Saturday, June 03, 2006

Jim's prayer.

June 2, Santa Rosa, California.

Fuji is out of intensive care; he's now at a rehabilitation center in Santa Cruz. Jim came back to the circus last night.
"He is improving every day," he said. Fuji still has no use of nor feelings in half his body, with all the implications this has. "How do you tie your shoes with only one hand?" asked Jim. "His face is dropping on one side and when people see him at the circus he's going to look sad, but on his first day at the hospital we didn't know if he was going to live, so there's a lot of improvement," he added.

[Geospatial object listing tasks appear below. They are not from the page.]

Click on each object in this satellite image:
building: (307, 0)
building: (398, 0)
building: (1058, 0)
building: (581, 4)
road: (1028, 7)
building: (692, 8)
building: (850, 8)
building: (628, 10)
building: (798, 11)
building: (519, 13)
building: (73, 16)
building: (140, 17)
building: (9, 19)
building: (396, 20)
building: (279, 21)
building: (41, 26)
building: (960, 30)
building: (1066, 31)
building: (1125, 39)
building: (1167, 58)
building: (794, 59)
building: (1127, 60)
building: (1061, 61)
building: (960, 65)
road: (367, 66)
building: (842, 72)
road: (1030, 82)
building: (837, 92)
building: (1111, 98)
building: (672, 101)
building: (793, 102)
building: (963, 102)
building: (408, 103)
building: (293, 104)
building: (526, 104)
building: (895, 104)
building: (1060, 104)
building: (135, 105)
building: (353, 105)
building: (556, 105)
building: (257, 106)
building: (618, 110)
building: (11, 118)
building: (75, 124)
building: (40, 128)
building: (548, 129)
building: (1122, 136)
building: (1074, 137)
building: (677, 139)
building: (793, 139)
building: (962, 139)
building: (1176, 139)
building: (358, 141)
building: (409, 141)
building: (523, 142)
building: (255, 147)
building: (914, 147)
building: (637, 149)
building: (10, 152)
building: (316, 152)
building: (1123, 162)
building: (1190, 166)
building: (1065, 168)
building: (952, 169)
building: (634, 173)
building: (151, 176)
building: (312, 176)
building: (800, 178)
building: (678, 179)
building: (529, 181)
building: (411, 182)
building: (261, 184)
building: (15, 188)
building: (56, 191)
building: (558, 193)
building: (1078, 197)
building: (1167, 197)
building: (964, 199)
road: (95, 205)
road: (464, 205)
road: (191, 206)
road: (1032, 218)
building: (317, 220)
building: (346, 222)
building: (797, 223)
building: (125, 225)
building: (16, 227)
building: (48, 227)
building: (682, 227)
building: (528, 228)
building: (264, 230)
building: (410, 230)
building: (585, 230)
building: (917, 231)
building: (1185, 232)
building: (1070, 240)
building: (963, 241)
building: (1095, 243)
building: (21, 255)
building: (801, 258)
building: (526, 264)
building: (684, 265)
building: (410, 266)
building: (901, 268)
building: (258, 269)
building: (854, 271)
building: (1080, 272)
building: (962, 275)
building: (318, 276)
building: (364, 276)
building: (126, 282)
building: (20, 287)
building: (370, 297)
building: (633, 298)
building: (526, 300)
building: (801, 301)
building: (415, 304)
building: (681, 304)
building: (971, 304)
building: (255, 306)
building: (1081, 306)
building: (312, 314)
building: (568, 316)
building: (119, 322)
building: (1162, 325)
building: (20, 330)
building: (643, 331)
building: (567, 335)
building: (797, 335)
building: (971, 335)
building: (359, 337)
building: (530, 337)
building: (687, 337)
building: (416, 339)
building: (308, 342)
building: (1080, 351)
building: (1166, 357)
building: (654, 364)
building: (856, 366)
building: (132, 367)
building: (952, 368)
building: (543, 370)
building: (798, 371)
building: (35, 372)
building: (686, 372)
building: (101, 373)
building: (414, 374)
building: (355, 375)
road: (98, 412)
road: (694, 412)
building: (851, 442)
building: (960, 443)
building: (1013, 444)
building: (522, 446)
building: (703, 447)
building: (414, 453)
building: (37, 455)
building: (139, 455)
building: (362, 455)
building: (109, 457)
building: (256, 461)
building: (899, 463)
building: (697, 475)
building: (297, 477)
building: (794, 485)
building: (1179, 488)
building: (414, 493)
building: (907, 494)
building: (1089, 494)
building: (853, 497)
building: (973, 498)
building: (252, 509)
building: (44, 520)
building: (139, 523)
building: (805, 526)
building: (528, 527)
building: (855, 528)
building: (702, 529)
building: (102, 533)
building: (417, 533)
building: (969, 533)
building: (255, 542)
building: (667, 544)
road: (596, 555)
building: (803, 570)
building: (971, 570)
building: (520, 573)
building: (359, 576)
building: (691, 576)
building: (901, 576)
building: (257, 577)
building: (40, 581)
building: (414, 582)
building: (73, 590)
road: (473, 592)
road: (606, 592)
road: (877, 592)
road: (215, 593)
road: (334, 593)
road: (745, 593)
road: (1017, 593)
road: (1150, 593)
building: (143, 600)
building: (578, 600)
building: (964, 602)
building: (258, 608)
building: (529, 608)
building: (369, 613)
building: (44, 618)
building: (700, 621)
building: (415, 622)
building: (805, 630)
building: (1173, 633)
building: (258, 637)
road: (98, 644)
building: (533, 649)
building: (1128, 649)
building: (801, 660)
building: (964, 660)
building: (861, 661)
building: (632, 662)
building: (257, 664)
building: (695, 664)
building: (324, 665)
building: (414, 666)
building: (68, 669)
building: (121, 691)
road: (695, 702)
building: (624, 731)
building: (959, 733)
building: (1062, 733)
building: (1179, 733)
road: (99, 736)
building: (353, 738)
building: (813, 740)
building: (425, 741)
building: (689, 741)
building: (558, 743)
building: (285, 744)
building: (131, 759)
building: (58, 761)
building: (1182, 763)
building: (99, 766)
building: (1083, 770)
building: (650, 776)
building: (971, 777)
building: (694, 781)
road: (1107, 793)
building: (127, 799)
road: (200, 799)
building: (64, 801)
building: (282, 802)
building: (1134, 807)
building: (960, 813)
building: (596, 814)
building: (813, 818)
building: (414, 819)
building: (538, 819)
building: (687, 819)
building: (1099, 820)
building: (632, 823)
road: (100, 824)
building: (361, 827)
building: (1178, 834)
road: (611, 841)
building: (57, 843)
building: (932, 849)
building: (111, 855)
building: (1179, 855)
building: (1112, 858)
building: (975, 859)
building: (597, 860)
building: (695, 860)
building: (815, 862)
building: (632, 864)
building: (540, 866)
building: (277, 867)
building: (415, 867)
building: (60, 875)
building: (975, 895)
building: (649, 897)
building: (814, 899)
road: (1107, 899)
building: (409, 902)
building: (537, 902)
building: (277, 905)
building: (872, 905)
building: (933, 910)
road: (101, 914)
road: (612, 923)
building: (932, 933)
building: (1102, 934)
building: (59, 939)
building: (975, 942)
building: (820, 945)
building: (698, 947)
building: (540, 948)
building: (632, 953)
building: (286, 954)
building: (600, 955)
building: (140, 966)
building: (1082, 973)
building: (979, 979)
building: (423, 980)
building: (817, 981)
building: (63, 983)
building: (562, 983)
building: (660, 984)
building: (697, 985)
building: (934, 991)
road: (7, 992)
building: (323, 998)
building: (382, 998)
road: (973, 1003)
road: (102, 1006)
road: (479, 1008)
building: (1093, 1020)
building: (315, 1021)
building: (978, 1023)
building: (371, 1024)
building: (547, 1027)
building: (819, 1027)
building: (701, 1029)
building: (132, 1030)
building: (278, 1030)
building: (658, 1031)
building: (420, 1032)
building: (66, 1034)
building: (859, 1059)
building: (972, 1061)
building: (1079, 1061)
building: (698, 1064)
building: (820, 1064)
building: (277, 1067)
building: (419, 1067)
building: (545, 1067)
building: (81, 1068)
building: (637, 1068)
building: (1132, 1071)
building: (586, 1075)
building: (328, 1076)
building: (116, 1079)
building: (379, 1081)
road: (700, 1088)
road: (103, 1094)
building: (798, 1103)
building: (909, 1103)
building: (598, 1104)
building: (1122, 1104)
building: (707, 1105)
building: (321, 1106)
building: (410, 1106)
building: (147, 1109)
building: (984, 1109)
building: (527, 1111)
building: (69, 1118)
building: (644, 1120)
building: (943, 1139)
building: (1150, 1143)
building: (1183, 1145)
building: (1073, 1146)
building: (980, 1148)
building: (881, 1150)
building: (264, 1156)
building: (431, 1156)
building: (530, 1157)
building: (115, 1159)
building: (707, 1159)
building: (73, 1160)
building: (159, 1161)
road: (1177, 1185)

Jim found a card on the ground in the parking lot of the hospital on that first day. It was the Lord's Prayer in Spanish. There was no garbage on the lot, not even a piece of paper anywhere to be seen. "There was absolutely nothing around, but there was this card," Jim said. "On those first days I clung to that. It was a sign that he was going to be all right," Jim said, smiling, as he showed me the card.

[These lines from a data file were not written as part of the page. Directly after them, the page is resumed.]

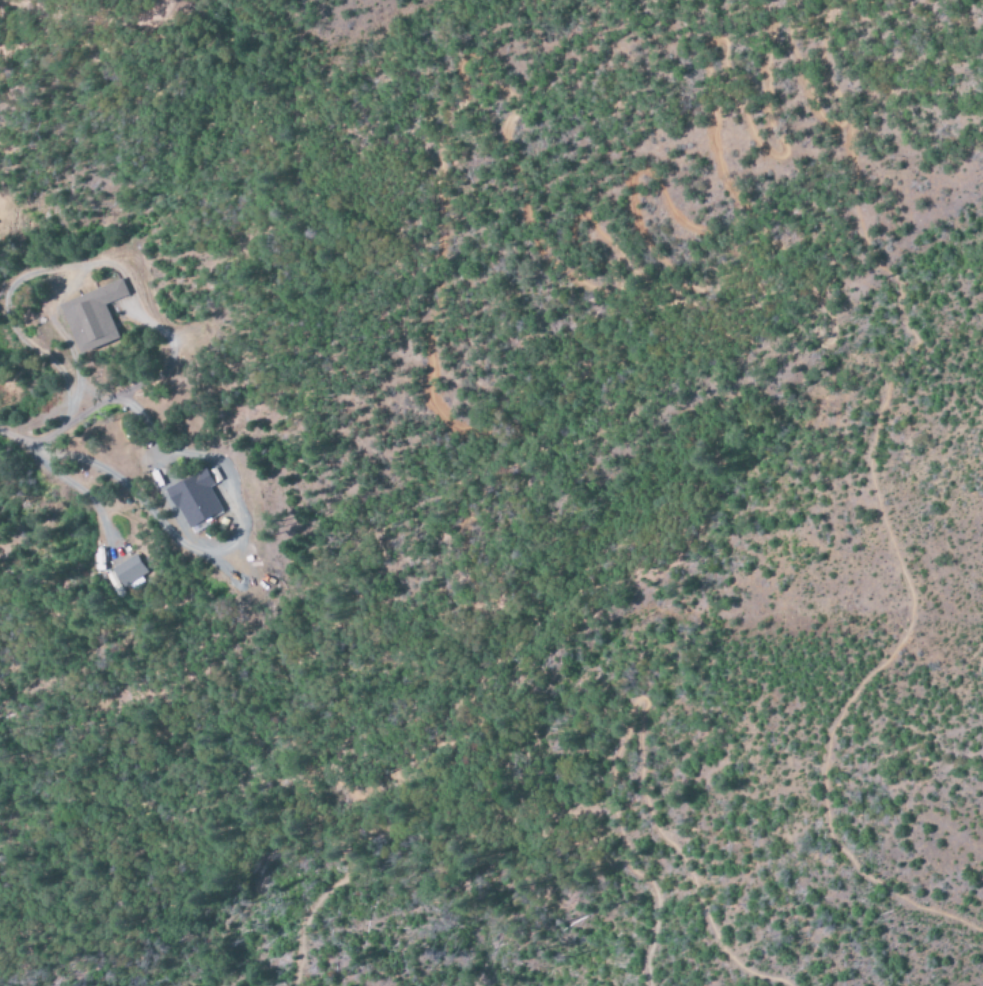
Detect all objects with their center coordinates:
road: (523, 218)
building: (90, 317)
building: (194, 499)
road: (885, 515)
building: (128, 571)
road: (640, 728)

Where it not for the merciful goodwill of the hospital there would be some one hundred thousand dollars worth of bills to pay. A day in rehab alone runs into the three thousand dollar range. "They were really good; they worked with us so that it would not be that much," said Jim. Yet one more reminder of the painfully obvious fact that this country is desperately in need of a health care system worthy of the name, one that includes everybody and is affordable for the common man, not to mention for society as a whole.

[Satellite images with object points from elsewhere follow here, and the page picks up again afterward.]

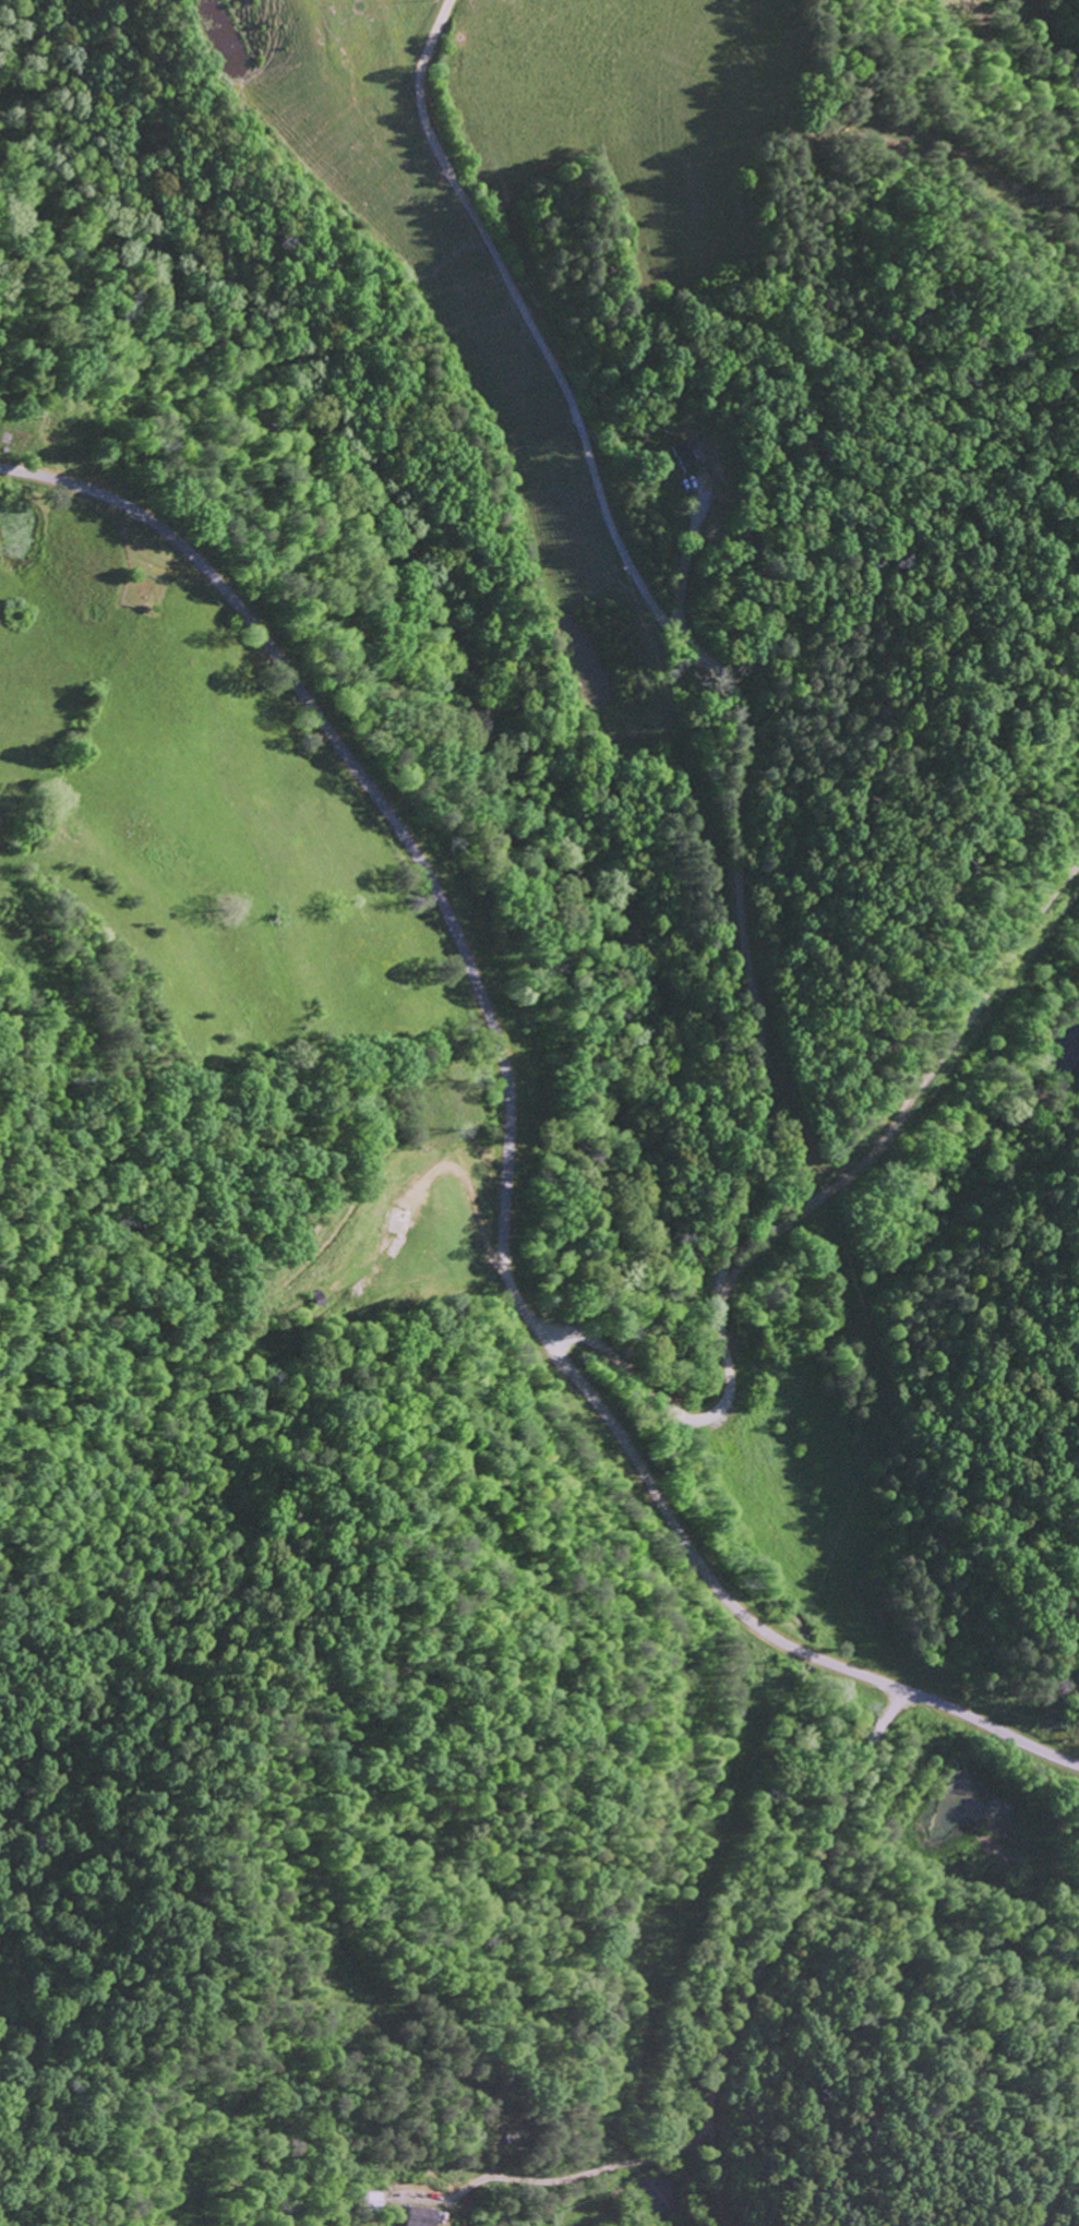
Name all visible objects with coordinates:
building: (687, 459)
road: (397, 827)
road: (736, 882)
road: (631, 1375)
road: (758, 1624)
road: (771, 1947)
building: (420, 2216)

You can't afford health care but you're surrounded with cheap stuff. In unrelated news we the lucky few, the rich Westerners, live in a society where it actually costs more to buy something in a store than make it yourself.
We went to buy supplies to make a mattress for the custom-made crib Fridman has built for Dylan and found out it would cost about a third more to do so than to buy a mattress at the local chain store. Simple economic supply and demand logic, yet there is something unsettling about the idea.